Final answer:
The solution set to the system of inequalities is identified by testing each point against the inequalities. Only option b. (-2.5,0) satisfies all the given inequalities, making it the correct solution.
Step-by-step explanation:
To determine the solution set to the system of inequalities given by the functions f(x) ≥ 2x + 2, f(x) ≤ -4x + 3, and f(x) ≤ 6x + 5, we need to find the set of values for x that satisfy all three inequalities simultaneously.
Since f(x) is bounded by these linear inequalities, we can graph the lines y = 2x + 2, y = -4x + 3, and y = 6x + 5 to visualize the regions they form. However, the options given are points on the coordinate plane, so we need to determine which of the points lie within the intersection of the regions defined by the inequalities.

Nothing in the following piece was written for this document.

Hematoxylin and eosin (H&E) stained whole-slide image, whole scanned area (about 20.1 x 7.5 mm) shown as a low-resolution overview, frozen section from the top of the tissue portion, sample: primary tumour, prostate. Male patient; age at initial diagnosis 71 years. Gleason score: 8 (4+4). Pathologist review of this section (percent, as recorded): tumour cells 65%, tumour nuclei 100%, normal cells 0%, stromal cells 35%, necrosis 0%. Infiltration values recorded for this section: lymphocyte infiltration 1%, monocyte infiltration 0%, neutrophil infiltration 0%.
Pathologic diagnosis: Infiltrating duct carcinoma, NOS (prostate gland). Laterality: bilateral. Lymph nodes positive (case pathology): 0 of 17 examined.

After substituting the x and y values from each option into the inequalities and checking for satisfaction of all conditions, we find the following:
- For option a. (0,0), f(x) does not satisfy the first inequality: 0 ≥ 2(0) + 2.
- For option b. (-2.5,0), f(x) satisfies all inequalities: 0 ≥ 2(-2.5) + 2, 0 ≤ -4(-2.5) + 3, and 0 ≤ 6(-2.5) + 5.
- For option c. (0,6.5), f(x) satisfies the first inequality but not the others.
- For option d. (0,2.5), f(x) satisfies the first inequality but not the others.
Therefore, the solution set to the system of inequalities is represented by option b. (-2.5,0).